If you have a copy of Unihan.txt, you can do the following to get the same results as the example given in this module, assuming $c contains the character you want to look up:
system ("grep U\\+".sprintf ("%X",ord ($c))." Unihan.txt | grep Mandarin");
So, since it's possible to replace the only function of this module with "grep", I'm not really sure what the point of the module is. Perhaps Unicode::Unihan has a speed advantage. But that is the only advantage that I can imagine.
Also, the AUTOLOAD-based interface is not very practical. If I want to look up the kMandarin key of the Unihan database, I have to access it via a named method like
that means that it's hard (messy) to access an arbitrary lookup key at run time, and unless I want to run around eval'ing, the lookup keys have to be hard-coded at compile time. That makes it hard to use this module as a backend for a user accessing a dictionary front end. It would be much cleaner to allow access via something like
$uh->lookup ('Mandarin', $c)
Using AUTOLOAD to create a method to look up the key is an example of someone doing something which is "too clever" and not actually useful.

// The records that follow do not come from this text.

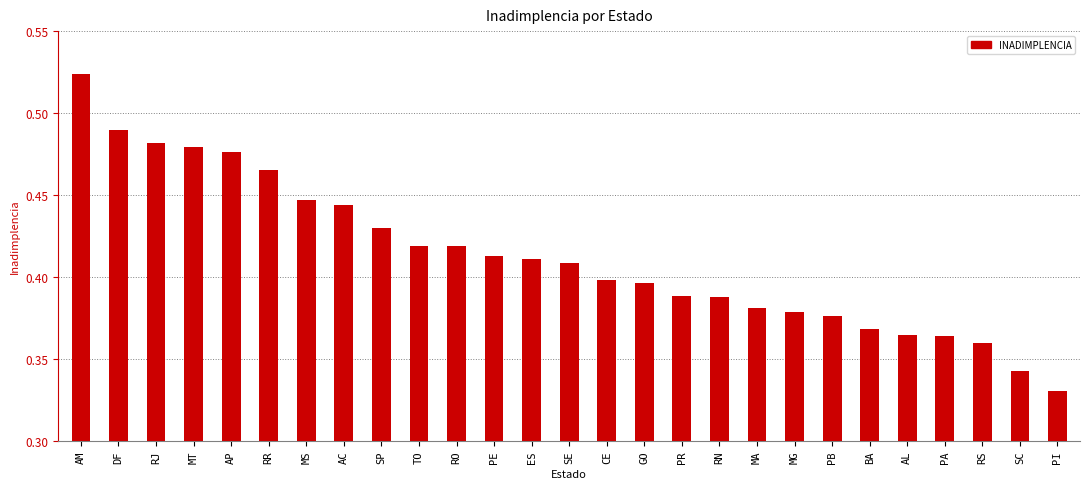

What is the sum of all values?

11.1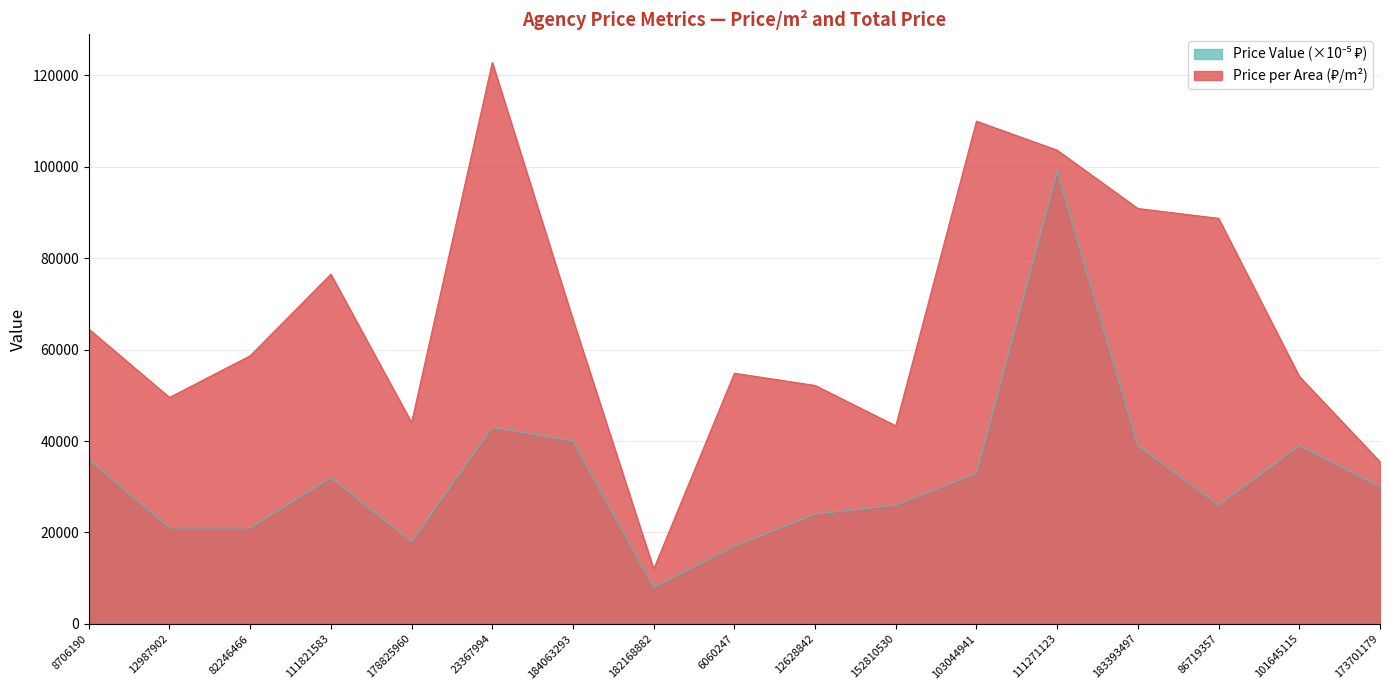

At which category is the sum across all series the highest?

111271123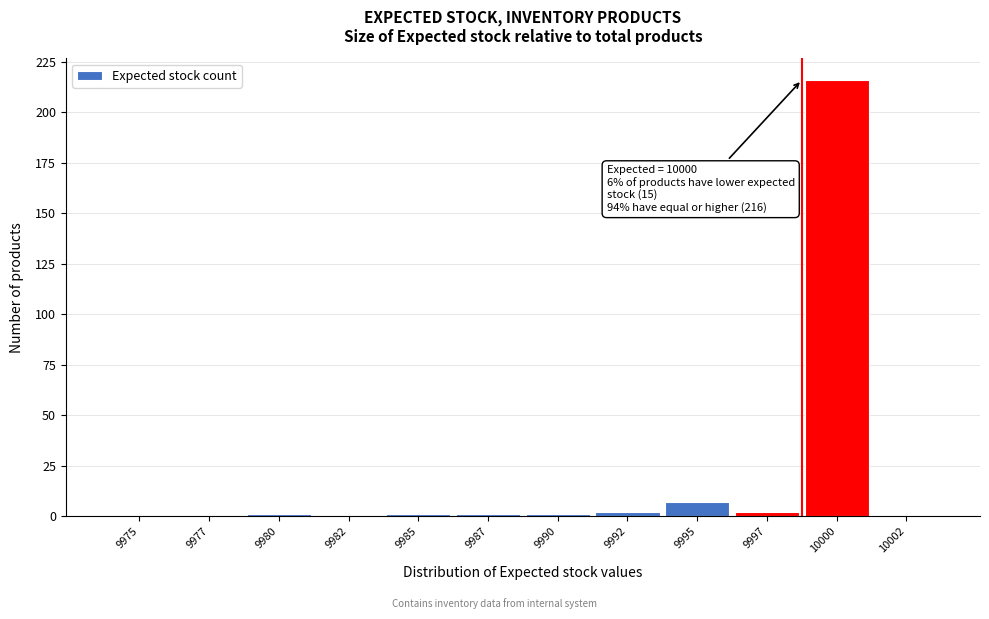

Reading left to right, extract all data points from this chart.

9975=0	9977=0	9980=1	9982=0	9985=1	9987=1	9990=1	9992=2	9995=7	9997=2	10000=216	10002=0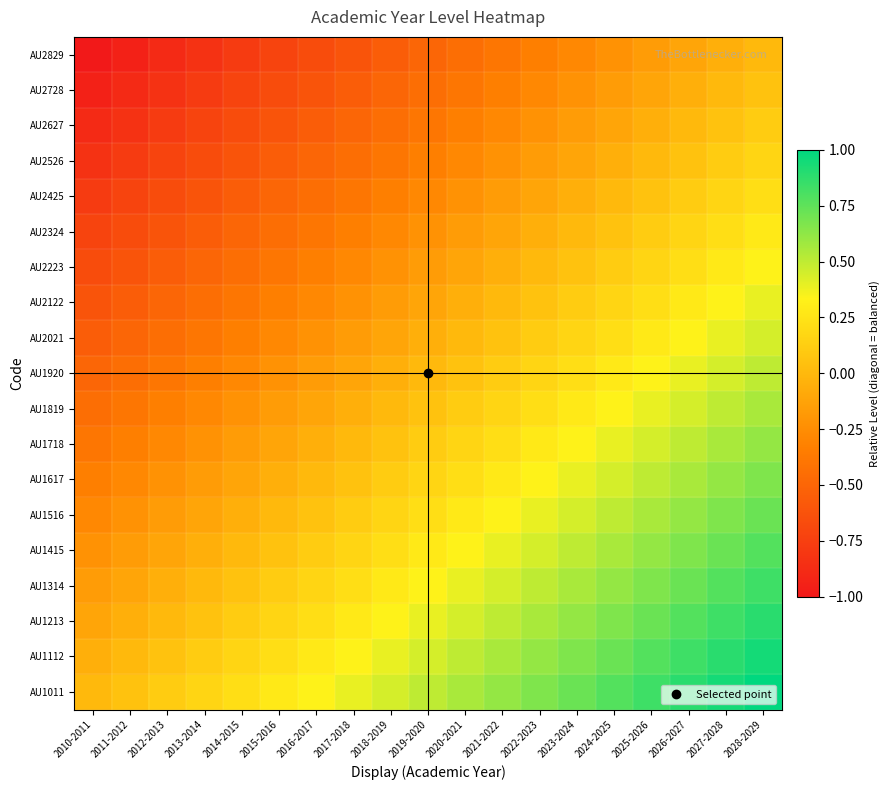

Rank the series at 2023-2024 from lowest to highest value.

AU2829, AU2728, AU2627, AU2526, AU2425, AU2324, AU2223, AU2122, AU2021, AU1920, AU1819, AU1718, AU1617, AU1516, AU1415, AU1314, AU1213, AU1112, AU1011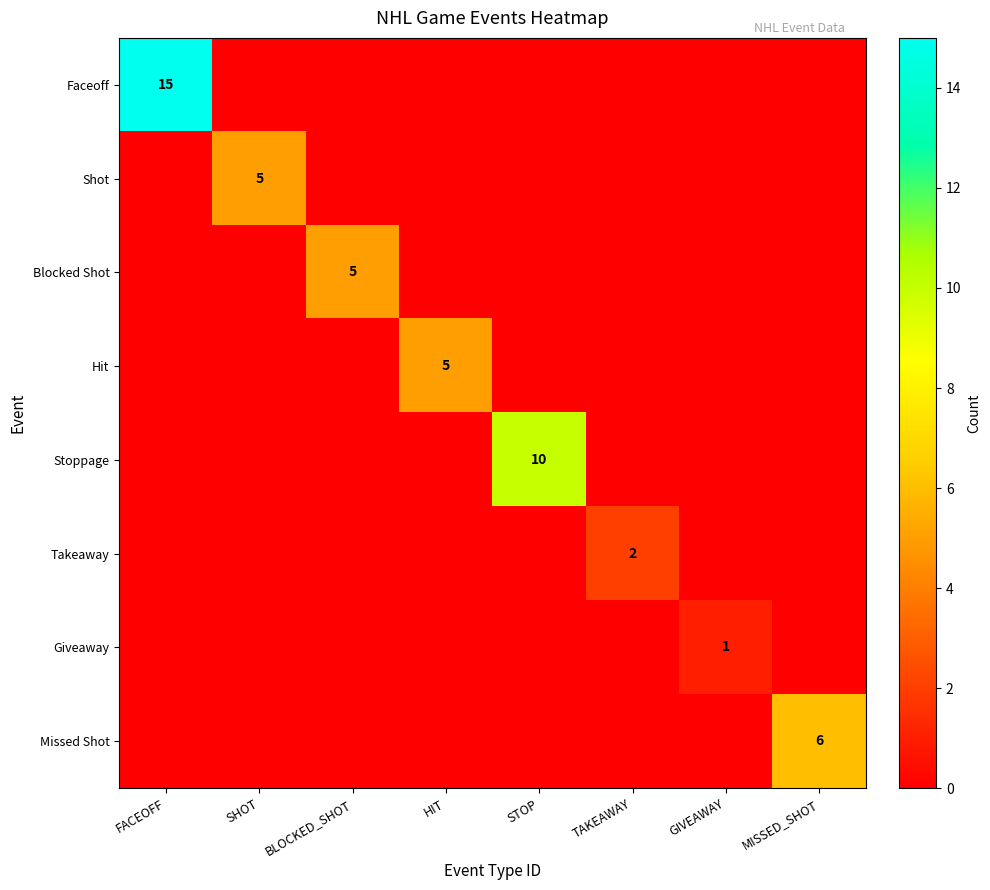

How many values in the Hit series exceed 0?

1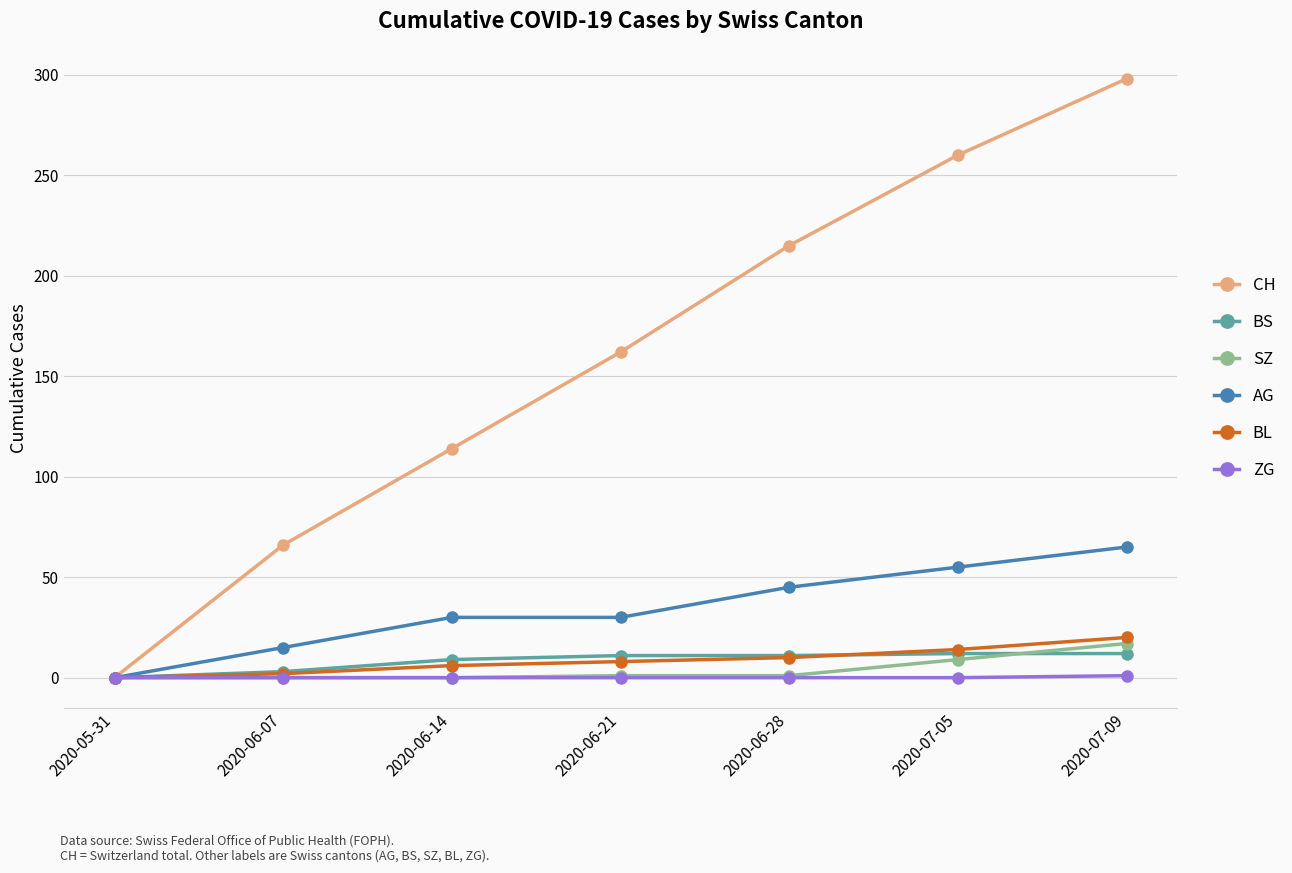

At which category does the chart reach its peak across all series?

2020-07-09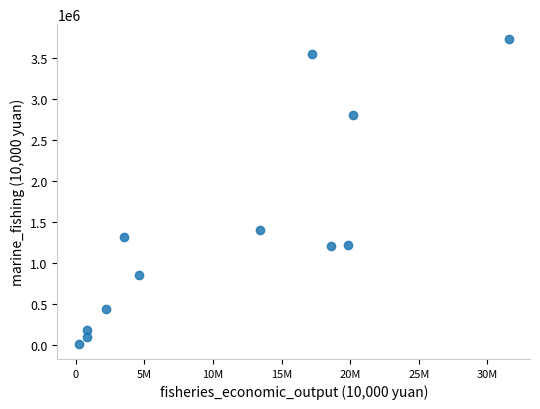

What is the average X value?

11072354.5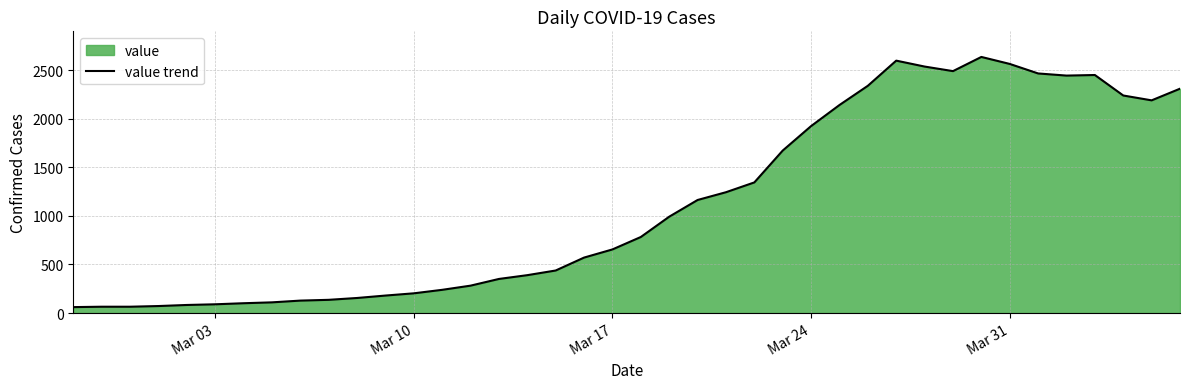

What is the smallest value displayed?

61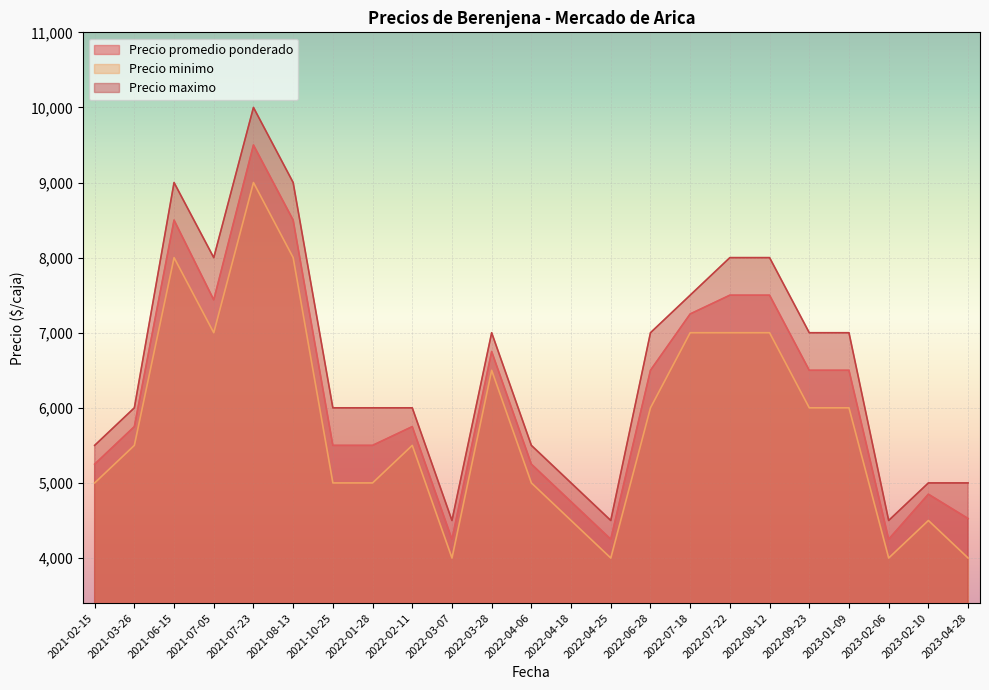

What position from the left is 2022-03-28?

11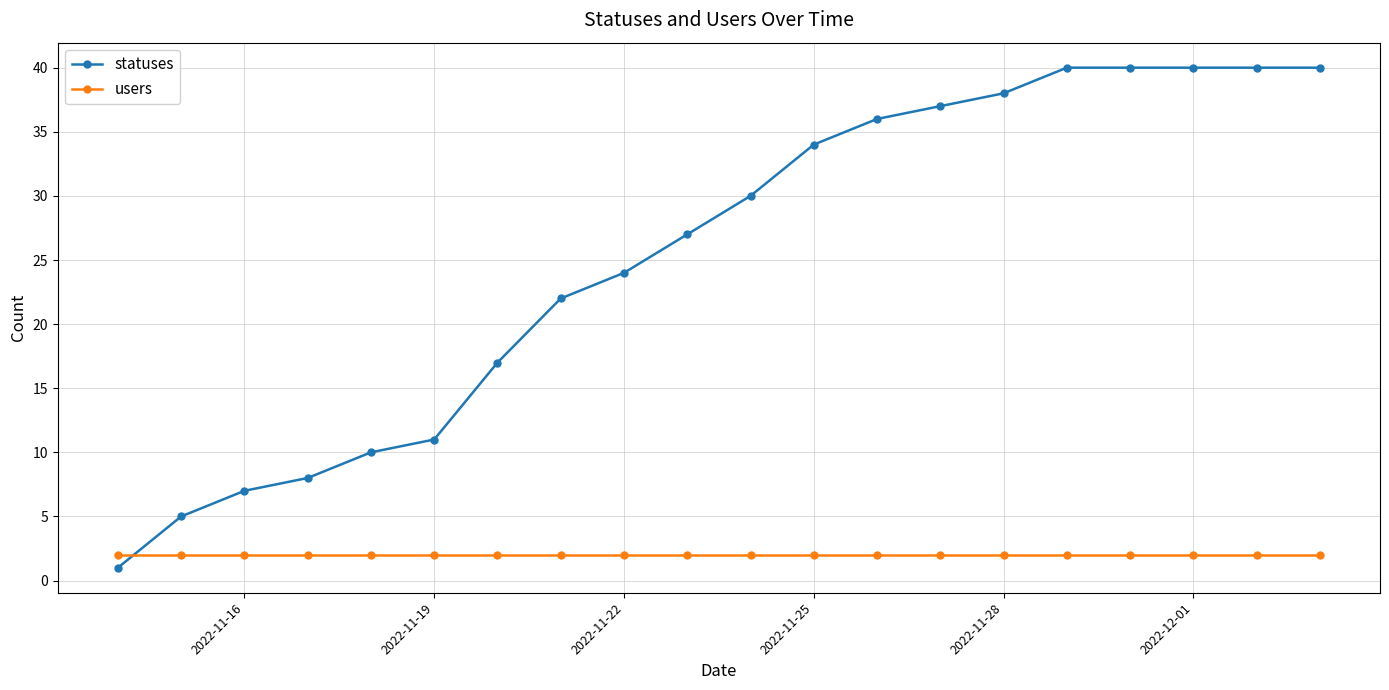

What is the difference between the maximum and minimum values in the statuses series?

39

Another deficiency of the module is that it doesn't have a method to grab all the keys associated with a particular character, like
my $hash_ref_containing_everything = $uh->all_info ($c)
That seems like an obvious functionality, and it's the first thing I'd implement if I was making this module. And, we should be able to go from a value, like the Mandarin pronunciation above, to the characters, so I can go
my @list_of_chars = $uh->lookup_values ('Mandarin', 'TUAN');
not just from a specific character to its specific value of one key.
Finally, for the sake of convenience it would be nice if there was a way to get a list of all the keys in the database other than going and looking at Unicode's web page.